Print the lines that run from the line with "Emily Crespo, RN (Emergency" to the line with "Finally, if you", keeping both end lines, exactly as they appear in the entries below, and nothing else.
Available data: Begin
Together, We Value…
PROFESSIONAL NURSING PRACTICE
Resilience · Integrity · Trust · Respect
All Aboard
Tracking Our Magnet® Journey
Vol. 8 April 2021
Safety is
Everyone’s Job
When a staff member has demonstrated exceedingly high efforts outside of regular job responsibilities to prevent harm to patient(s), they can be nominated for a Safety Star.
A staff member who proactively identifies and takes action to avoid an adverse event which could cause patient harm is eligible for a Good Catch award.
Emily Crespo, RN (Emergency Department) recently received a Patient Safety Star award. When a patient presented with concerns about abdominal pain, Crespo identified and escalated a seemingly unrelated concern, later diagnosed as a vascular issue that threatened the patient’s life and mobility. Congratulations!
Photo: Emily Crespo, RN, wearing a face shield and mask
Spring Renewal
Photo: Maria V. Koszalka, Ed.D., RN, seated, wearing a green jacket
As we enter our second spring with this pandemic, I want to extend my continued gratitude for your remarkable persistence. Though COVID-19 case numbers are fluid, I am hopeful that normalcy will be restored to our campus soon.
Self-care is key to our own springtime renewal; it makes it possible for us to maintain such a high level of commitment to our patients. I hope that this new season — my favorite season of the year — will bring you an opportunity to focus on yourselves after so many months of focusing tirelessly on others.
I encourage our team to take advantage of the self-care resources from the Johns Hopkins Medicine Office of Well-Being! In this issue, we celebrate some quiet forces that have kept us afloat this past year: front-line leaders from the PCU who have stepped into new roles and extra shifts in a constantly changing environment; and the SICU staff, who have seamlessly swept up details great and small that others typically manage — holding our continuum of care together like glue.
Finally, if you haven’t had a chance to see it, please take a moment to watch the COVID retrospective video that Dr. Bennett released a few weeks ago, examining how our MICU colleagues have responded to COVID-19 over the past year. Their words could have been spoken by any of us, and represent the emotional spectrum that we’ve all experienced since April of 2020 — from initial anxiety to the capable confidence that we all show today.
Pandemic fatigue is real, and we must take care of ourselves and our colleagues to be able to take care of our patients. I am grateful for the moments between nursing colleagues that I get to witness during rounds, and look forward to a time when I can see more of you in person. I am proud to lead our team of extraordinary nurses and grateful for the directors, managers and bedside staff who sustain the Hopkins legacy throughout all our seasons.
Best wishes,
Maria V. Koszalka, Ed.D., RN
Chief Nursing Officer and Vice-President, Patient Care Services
Available data: End
Available data: Begin
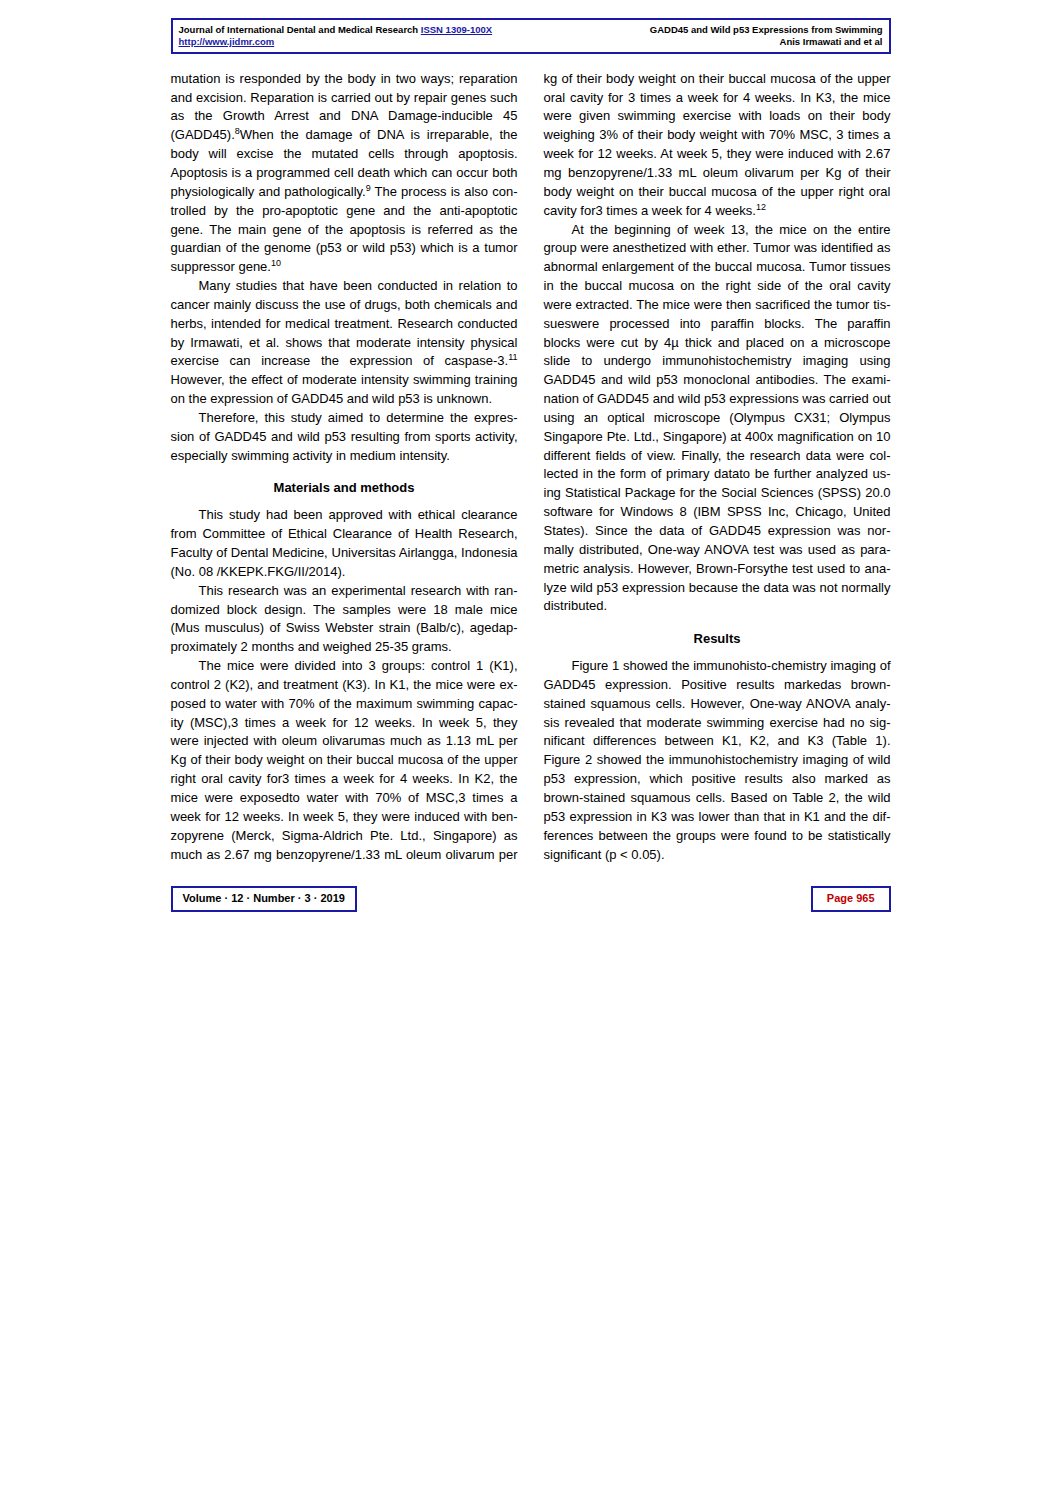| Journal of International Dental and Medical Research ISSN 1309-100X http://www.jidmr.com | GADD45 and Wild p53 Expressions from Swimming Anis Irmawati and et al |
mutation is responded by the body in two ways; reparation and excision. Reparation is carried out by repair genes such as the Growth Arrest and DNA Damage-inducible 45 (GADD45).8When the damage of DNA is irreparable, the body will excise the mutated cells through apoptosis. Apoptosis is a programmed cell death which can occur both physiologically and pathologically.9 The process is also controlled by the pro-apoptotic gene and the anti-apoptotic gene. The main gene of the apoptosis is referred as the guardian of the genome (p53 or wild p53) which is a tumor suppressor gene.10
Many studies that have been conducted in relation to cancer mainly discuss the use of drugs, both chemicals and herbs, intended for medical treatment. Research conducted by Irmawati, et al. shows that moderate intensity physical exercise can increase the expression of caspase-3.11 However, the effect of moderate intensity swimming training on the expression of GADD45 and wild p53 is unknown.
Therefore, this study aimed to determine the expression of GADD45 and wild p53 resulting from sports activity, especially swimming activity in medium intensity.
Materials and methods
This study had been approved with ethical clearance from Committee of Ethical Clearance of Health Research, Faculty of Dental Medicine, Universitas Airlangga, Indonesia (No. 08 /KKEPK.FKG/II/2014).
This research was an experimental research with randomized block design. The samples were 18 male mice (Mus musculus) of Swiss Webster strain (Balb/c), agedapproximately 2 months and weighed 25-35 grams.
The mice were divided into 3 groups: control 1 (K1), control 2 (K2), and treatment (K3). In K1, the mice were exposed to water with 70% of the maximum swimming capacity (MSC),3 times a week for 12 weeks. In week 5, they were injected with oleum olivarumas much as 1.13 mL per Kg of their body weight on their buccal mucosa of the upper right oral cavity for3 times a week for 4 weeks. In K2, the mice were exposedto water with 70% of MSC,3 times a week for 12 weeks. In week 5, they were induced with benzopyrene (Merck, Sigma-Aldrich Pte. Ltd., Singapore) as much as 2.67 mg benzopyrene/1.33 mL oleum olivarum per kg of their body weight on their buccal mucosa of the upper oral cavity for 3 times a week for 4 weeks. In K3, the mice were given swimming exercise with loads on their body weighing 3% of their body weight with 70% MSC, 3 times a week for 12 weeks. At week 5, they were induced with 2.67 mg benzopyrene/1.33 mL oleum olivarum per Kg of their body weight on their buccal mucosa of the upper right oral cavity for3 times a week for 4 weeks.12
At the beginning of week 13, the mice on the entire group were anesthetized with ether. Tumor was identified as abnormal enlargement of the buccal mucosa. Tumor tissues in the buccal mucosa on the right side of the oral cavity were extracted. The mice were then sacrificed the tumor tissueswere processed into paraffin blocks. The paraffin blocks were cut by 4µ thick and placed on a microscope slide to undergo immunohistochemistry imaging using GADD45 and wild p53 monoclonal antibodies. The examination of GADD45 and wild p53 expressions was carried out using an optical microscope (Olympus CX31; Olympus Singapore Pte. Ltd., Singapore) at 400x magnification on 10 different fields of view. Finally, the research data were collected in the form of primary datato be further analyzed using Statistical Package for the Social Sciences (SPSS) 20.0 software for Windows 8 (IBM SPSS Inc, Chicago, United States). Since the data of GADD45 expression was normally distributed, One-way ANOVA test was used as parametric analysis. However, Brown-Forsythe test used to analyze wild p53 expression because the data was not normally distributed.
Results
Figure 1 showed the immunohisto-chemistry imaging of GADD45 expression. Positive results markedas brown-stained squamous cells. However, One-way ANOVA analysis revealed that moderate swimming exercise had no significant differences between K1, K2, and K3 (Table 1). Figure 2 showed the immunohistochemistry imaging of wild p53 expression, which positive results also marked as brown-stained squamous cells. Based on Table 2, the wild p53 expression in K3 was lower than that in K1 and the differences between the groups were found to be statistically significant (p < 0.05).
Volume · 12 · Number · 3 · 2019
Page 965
Available data: End
Available data: Begin
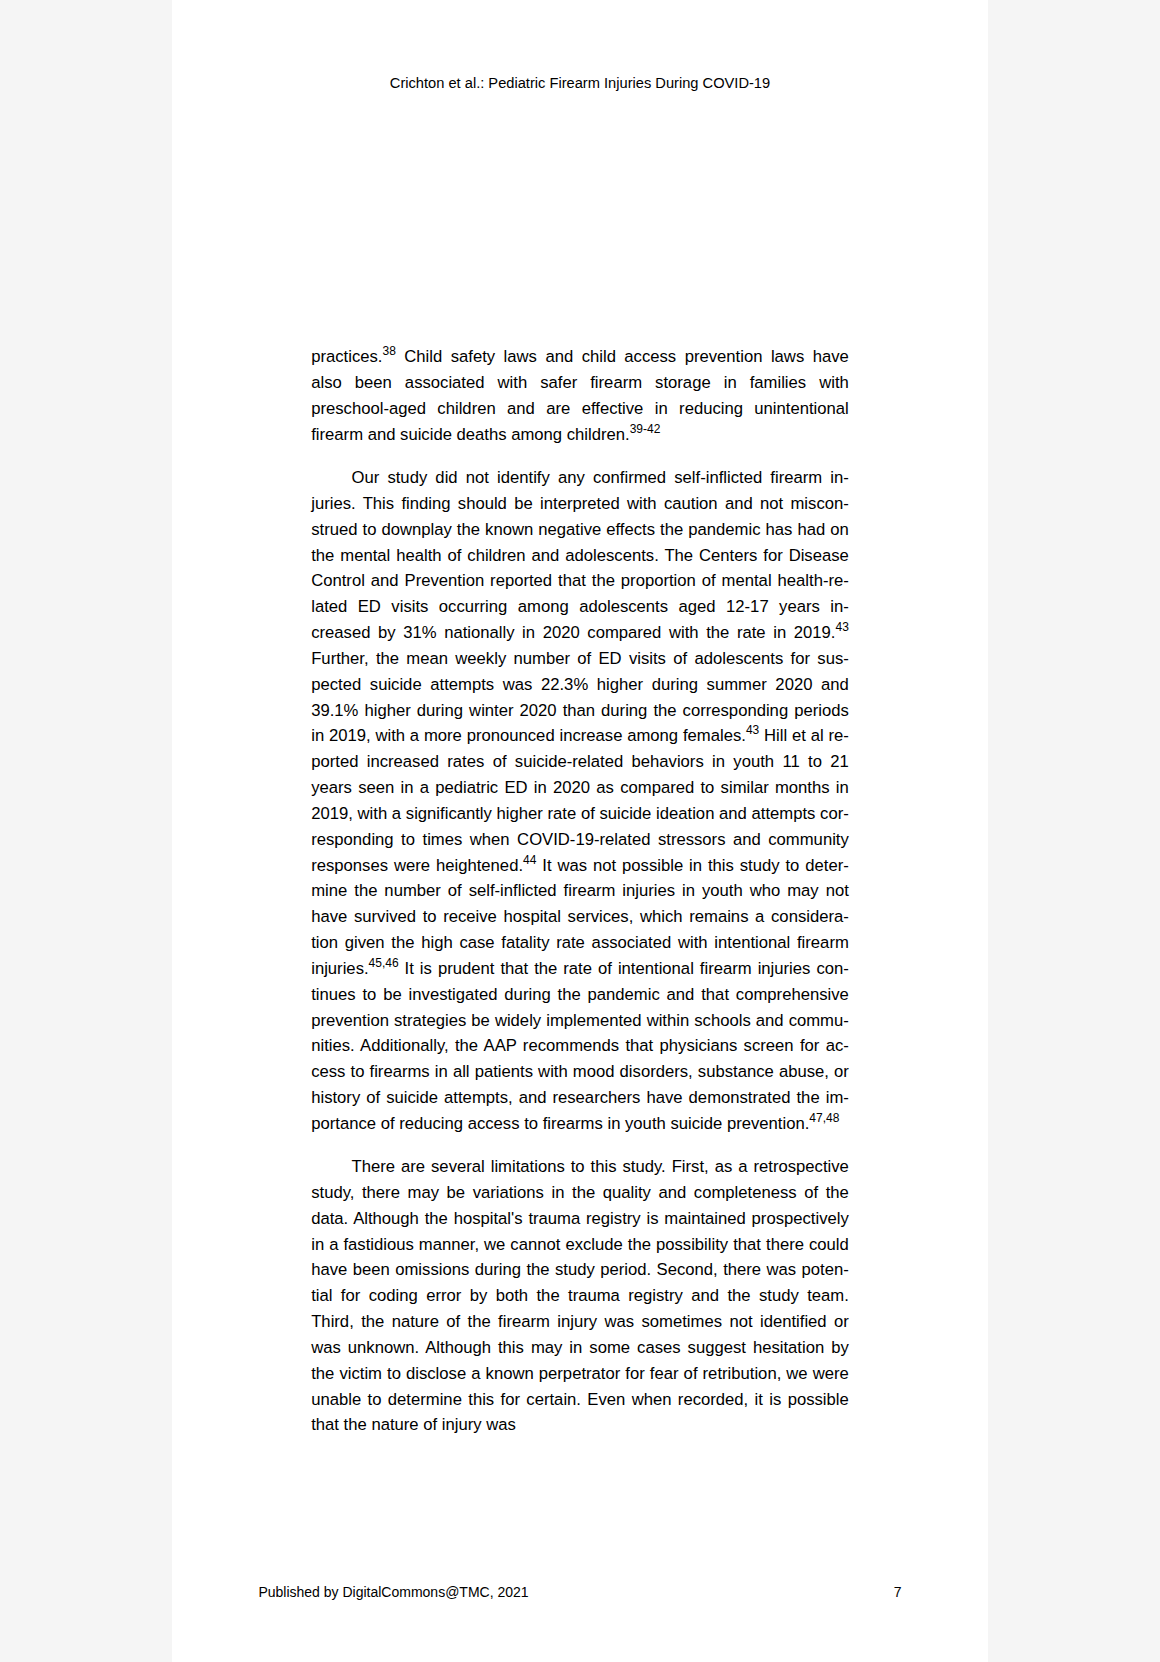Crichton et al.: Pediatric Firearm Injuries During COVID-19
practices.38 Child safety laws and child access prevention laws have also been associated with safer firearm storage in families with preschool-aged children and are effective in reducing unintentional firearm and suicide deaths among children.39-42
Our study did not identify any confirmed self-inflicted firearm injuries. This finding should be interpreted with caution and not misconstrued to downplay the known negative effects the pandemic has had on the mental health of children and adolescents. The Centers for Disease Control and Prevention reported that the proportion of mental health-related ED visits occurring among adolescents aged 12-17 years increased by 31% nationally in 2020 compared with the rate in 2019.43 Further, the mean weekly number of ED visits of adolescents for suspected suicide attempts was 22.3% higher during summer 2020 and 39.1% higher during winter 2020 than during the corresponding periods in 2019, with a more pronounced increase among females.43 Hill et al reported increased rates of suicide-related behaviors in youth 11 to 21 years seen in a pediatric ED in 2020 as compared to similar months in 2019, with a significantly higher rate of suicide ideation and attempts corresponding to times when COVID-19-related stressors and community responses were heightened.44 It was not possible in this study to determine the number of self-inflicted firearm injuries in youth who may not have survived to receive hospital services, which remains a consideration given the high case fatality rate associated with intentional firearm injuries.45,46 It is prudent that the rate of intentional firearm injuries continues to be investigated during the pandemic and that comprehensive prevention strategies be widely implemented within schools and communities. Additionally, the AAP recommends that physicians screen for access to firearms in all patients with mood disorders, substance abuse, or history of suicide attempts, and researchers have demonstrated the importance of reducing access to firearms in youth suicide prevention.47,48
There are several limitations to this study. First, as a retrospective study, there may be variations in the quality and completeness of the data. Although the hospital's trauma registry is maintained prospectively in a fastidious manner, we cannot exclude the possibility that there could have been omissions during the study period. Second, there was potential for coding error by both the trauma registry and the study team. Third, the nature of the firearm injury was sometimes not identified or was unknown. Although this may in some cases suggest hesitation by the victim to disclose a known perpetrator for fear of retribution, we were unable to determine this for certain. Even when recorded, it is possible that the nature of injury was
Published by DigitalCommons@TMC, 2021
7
Available data: End
> [Exercise answer]:
Emily Crespo, RN (Emergency Department) recently received a Patient Safety Star award. When a patient presented with concerns about abdominal pain, Crespo identified and escalated a seemingly unrelated concern, later diagnosed as a vascular issue that threatened the patient’s life and mobility. Congratulations!
Photo: Emily Crespo, RN, wearing a face shield and mask
Spring Renewal
Photo: Maria V. Koszalka, Ed.D., RN, seated, wearing a green jacket
As we enter our second spring with this pandemic, I want to extend my continued gratitude for your remarkable persistence. Though COVID-19 case numbers are fluid, I am hopeful that normalcy will be restored to our campus soon.
Self-care is key to our own springtime renewal; it makes it possible for us to maintain such a high level of commitment to our patients. I hope that this new season — my favorite season of the year — will bring you an opportunity to focus on yourselves after so many months of focusing tirelessly on others.
I encourage our team to take advantage of the self-care resources from the Johns Hopkins Medicine Office of Well-Being! In this issue, we celebrate some quiet forces that have kept us afloat this past year: front-line leaders from the PCU who have stepped into new roles and extra shifts in a constantly changing environment; and the SICU staff, who have seamlessly swept up details great and small that others typically manage — holding our continuum of care together like glue.
Finally, if you haven’t had a chance to see it, please take a moment to watch the COVID retrospective video that Dr. Bennett released a few weeks ago, examining how our MICU colleagues have responded to COVID-19 over the past year. Their words could have been spoken by any of us, and represent the emotional spectrum that we’ve all experienced since April of 2020 — from initial anxiety to the capable confidence that we all show today.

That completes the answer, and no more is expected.